== TASK OBJECTIVE ==
Transcribe exactly the line containing "3'b010: Out = D2;" plus every later line in the data.

== MATERIAL FOR THIS EXERCISE ==
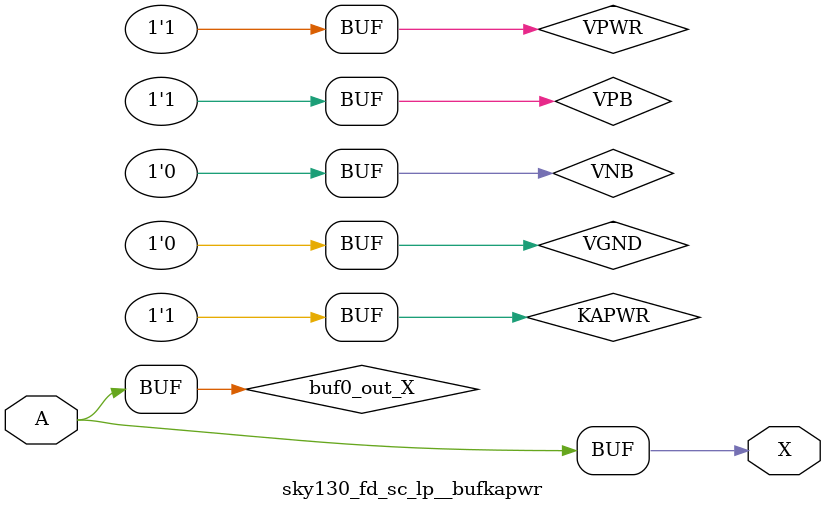
<source format=v>
/*
 * Copyright 2020 The SkyWater PDK Authors
 *
 * Licensed under the Apache License, Version 2.0 (the "License");
 * you may not use this file except in compliance with the License.
 * You may obtain a copy of the License at
 *
 *     https://www.apache.org/licenses/LICENSE-2.0
 *
 * Unless required by applicable law or agreed to in writing, software
 * distributed under the License is distributed on an "AS IS" BASIS,
 * WITHOUT WARRANTIES OR CONDITIONS OF ANY KIND, either express or implied.
 * See the License for the specific language governing permissions and
 * limitations under the License.
 *
 * SPDX-License-Identifier: Apache-2.0
*/


`ifndef SKY130_FD_SC_LP__BUFKAPWR_TIMING_V
`define SKY130_FD_SC_LP__BUFKAPWR_TIMING_V

/**
 * bufkapwr: Buffer on keep-alive power rail.
 *
 * Verilog simulation timing model.
 */

`timescale 1ns / 1ps
`default_nettype none

`celldefine
module sky130_fd_sc_lp__bufkapwr (
    X,
    A
);

    // Module ports
    output X;
    input  A;

    // Module supplies
    supply1 VPWR ;
    supply0 VGND ;
    supply1 KAPWR;
    supply1 VPB  ;
    supply0 VNB  ;

    // Local signals
    wire buf0_out_X;

    //  Name  Output      Other arguments
    buf buf0 (buf0_out_X, A              );
    buf buf1 (X         , buf0_out_X     );

endmodule
`endcelldefine

`default_nettype wire
`endif  // SKY130_FD_SC_LP__BUFKAPWR_TIMING_V

</source>
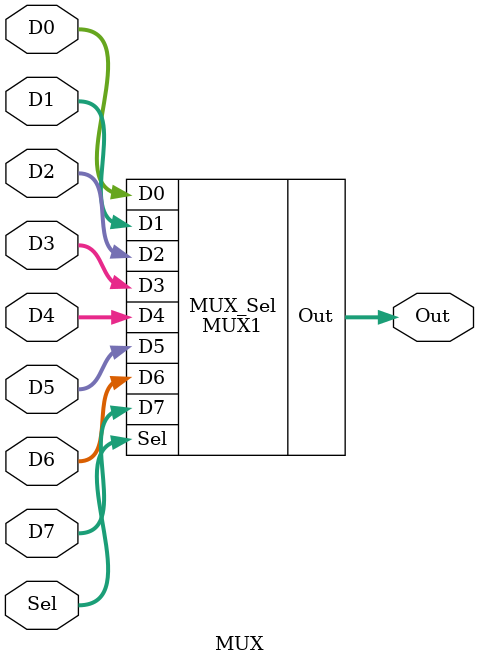
<source format=sv>
module MUX1 (
    input logic [31:0] D0, D1, D2, D3, D4, D5, D6, D7,
    input logic [2:0] Sel,
    output logic [31:0] Out
);

    always_comb begin
        case (Sel)
            3'b000: Out = D0;
            3'b001: Out = D1;
            3'b010: Out = D2;
            3'b011: Out = D3;
            3'b100: Out = D4;
            3'b101: Out = D5;
            3'b110: Out = D6;
            3'b111: Out = D7;
        endcase
    end

endmodule

module MUX (
    input logic [31:0] D0, D1, D2, D3, D4, D5, D6, D7,
    input logic [2:0] Sel,
    output logic [31:0] Out
);

    MUX1 MUX_Sel (
        .D0(D0),
        .D1(D1),
        .D2(D2),
        .D3(D3),
        .D4(D4),
        .D5(D5),
        .D6(D6),
        .D7(D7),
        .Sel(Sel),
        .Out(Out)
    );
	 
   

endmodule

</source>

== TASK OUTPUT ==
            3'b010: Out = D2;
            3'b011: Out = D3;
            3'b100: Out = D4;
            3'b101: Out = D5;
            3'b110: Out = D6;
            3'b111: Out = D7;
        endcase
    end

endmodule

module MUX (
    input logic [31:0] D0, D1, D2, D3, D4, D5, D6, D7,
    input logic [2:0] Sel,
    output logic [31:0] Out
);

    MUX1 MUX_Sel (
        .D0(D0),
        .D1(D1),
        .D2(D2),
        .D3(D3),
        .D4(D4),
        .D5(D5),
        .D6(D6),
        .D7(D7),
        .Sel(Sel),
        .Out(Out)
    );
	 
   

endmodule

</source>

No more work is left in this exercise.